What is expected: Could all of the entries be written out exactly, with any pictures omitted?

Material for the task:

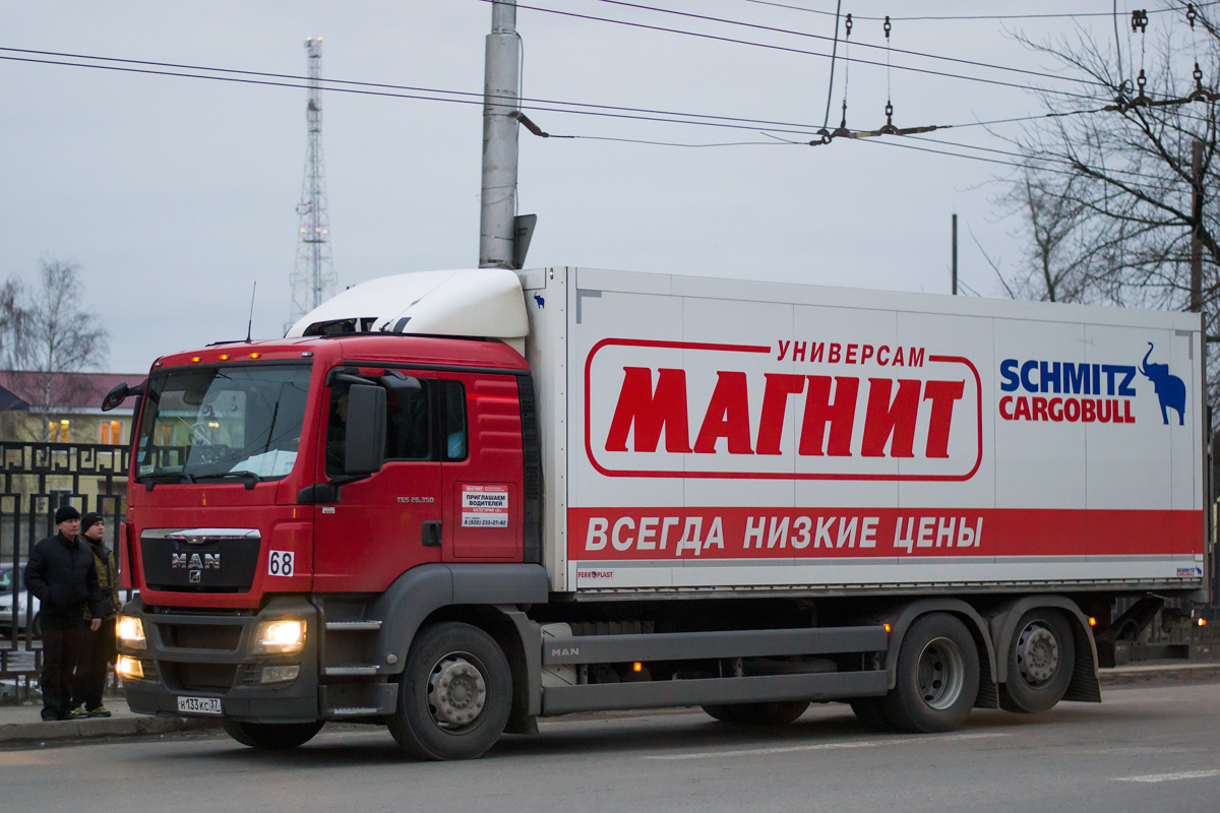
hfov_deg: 27.0
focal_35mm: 75
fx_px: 2541
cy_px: 406
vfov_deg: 18.2
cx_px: 610
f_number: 1.8
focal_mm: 50
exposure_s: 1/400
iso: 800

Result below:
hfov_deg: 27.0
focal_35mm: 75
fx_px: 2541
cy_px: 406
vfov_deg: 18.2
cx_px: 610
f_number: 1.8
focal_mm: 50
exposure_s: 1/400
iso: 800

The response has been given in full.